Nem sempre a estatística conta a história completa, mas convém não desdenhá-la. Em 1950, houve 25 milhões de chegadas internacionais por meio de aeroportos, portos e estradas. No ano passado, o número bateu em 1,4 bilhão, patamar muito próximo ao período imediatamente anterior à reclusão imposta pela eclosão da covid-19. É muita coisa, um volume de turistas multiplicado por 56. É informação matemática que não demora a ser sentida para quem viaja ao exterior. Trata-se da impossibilidade de alcançar uma nesga da Mona Lisa sem enfrentar um batalhão de smartphones ao alto. São as filas infindáveis para entrar no Louvre, no MoMA de Nova York, na Gallerie degli Uffizi de Florença… É o inferno de Dante na terra. Não há escapatória, a não ser em momentos excepcionais, como o da pandemia, ou a canícula da semana passada, que forçou o fechamento temporário da Torre Eiffel e, milagre, deu-se o vazio (leia em Imagem da Semana, na pág. 14).

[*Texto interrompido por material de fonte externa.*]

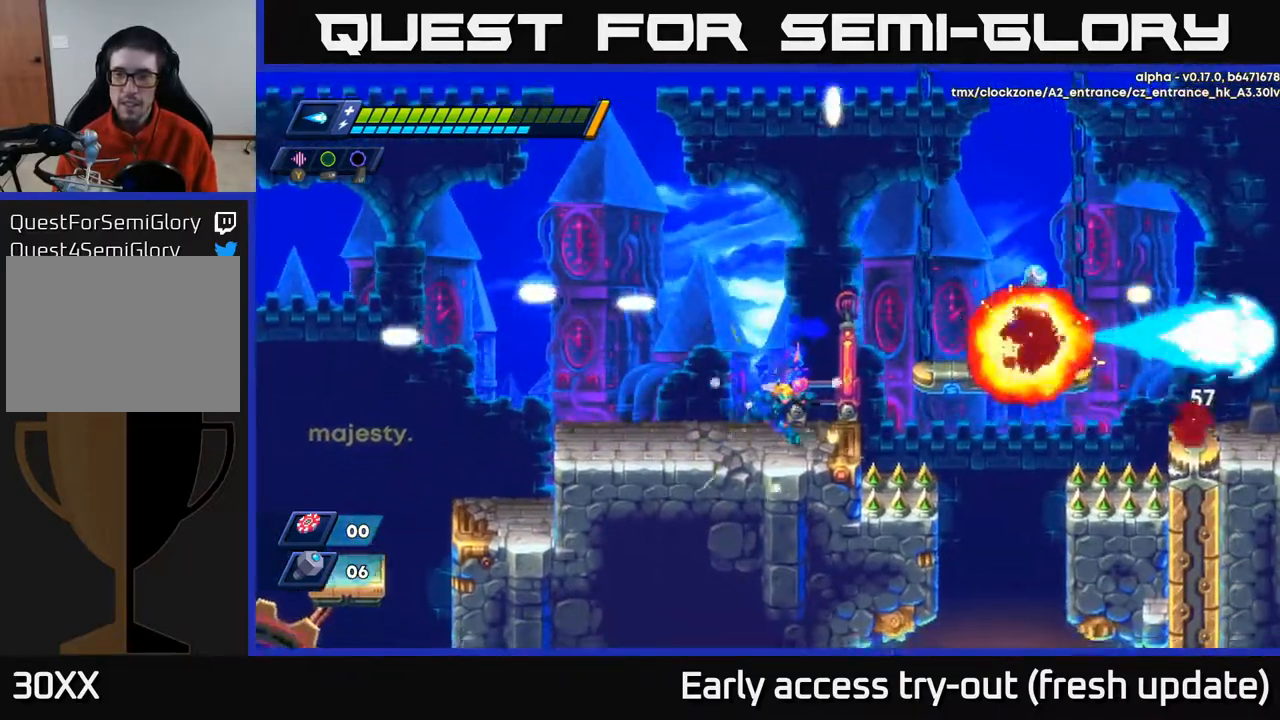
{"buttons": ["DPAD_RIGHT"], "left_stick": "center", "right_stick": "center", "events": [[67, "R2", "down"], [100, "A", "down"], [183, "X", "down"], [350, "X", "up"], [433, "R2", "up"], [467, "A", "up"]]}
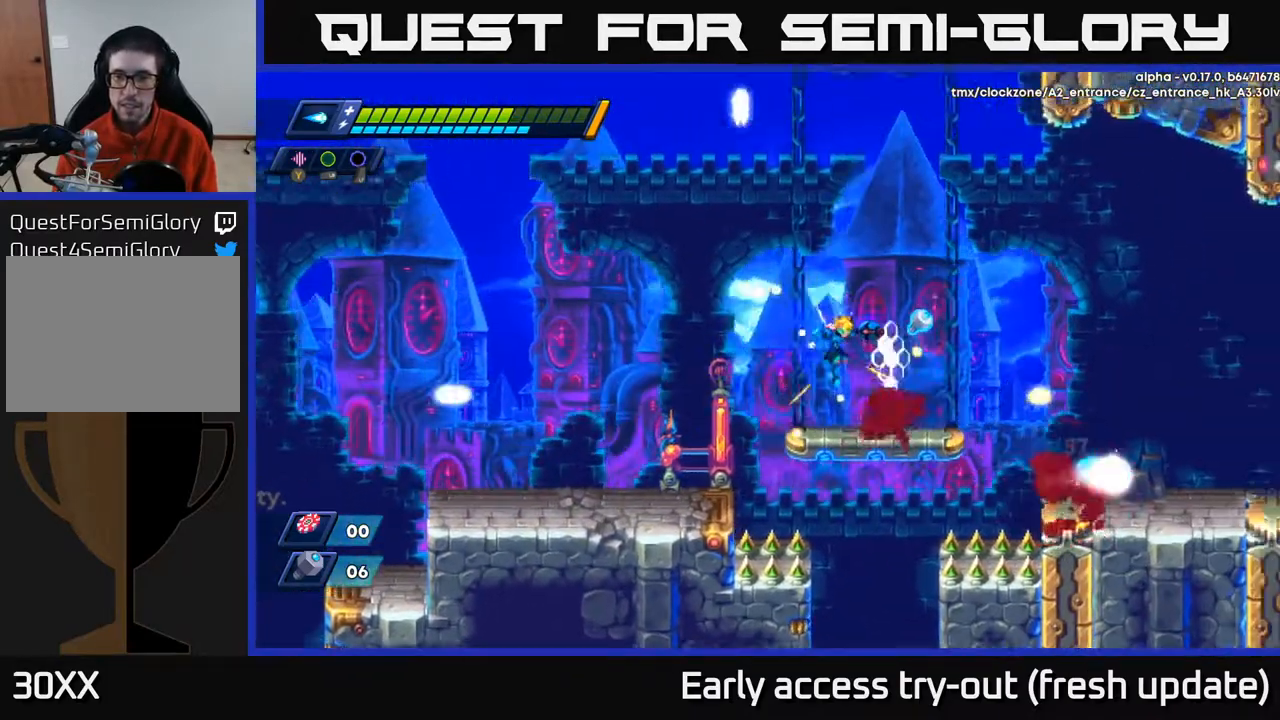
{"buttons": ["DPAD_LEFT"], "left_stick": "center", "right_stick": "down", "events": [[183, "A", "down"], [200, "R2", "down"], [333, "A", "up"], [333, "R2", "up"], [367, "DPAD_RIGHT", "up"], [400, "DPAD_LEFT", "down"], [433, "right_stick", "down"]]}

O início das férias no Brasil é a senha natural para conhecer o mundo, mas agora, mais do que nunca, no verão do Hemisfério Norte, é atalho para duas certezas absolutas: a presença de hordas, chamemos assim; e os protestos de moradores de parte das cidades mais visitadas da Europa, como Veneza, Nápoles, Roma, Lisboa, Barcelona e Madri. O lema comum: “Turistas, voltem para suas casas!”. Entretanto, a mensagem por trás da grita vai muito além da xenofobia, ainda que possam existir laivos reais de preconceito contra os forasteiros.

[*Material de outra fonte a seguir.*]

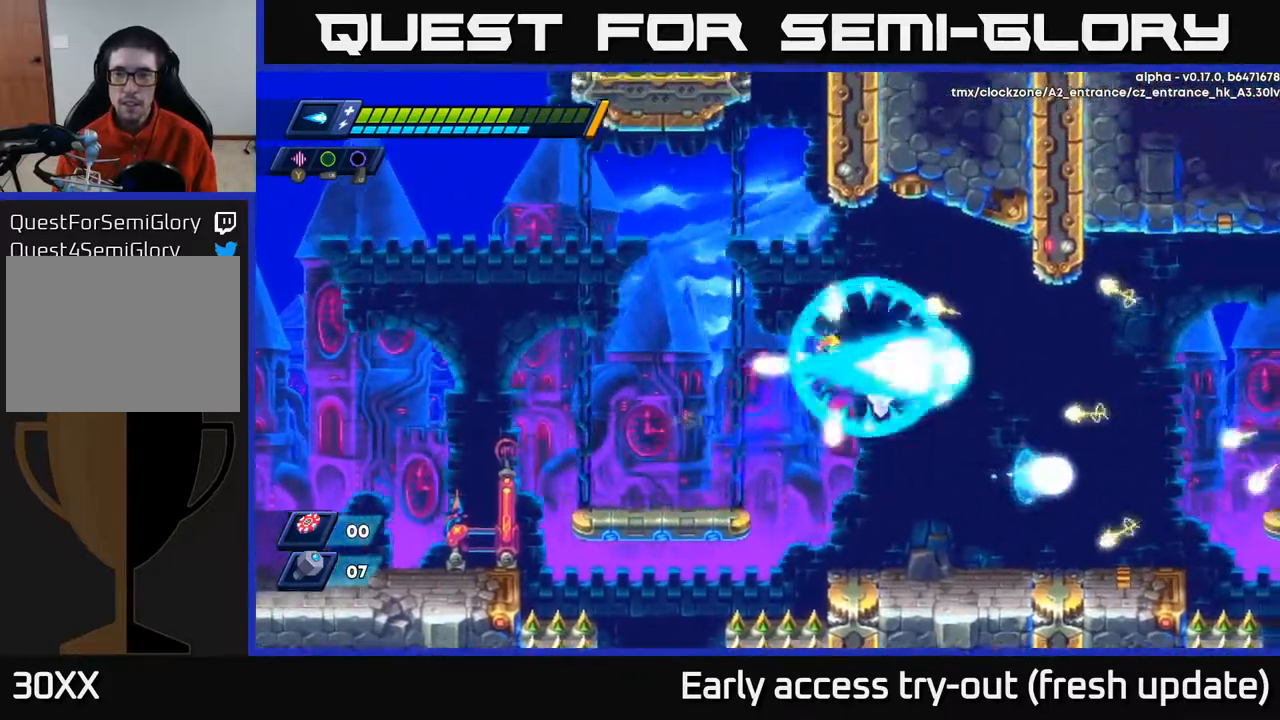
{"buttons": [], "left_stick": "center", "right_stick": "center", "events": [[167, "X", "down"], [217, "X", "up"], [250, "DPAD_RIGHT", "up"], [283, "X", "down"], [367, "X", "up"]]}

É reação legítima, embora incômoda, contra os impactos devastadores do turismo desenfreado, traduzidos por pane no trânsito, escassez de alimentos, falta d’água e lixo acumulado. Se os hotéis tradicionais já impactavam significativamente a dinâmica das vielas europeias, a proliferação dos aluguéis por temporada por meio de plataformas como o Airbnb elevou o problema a patamares insustentáveis. A busca desenfreada por acomodações alternativas tem expulsado os autóctones de suas casas, criando um ciclo vicioso em que os aluguéis de curto prazo encarecem drasticamente os apartamentos residenciais. As respostas governamentais não tardaram. Na Espanha, por exemplo, as autoridades ordenaram que o Airbnb removesse mais de 65 000 propriedades de seu catálogo por falta de registro adequado e especificações sobre a propriedade dos imóveis. A empresa recorreu ao sistema judiciário, mas teve o pedido negado.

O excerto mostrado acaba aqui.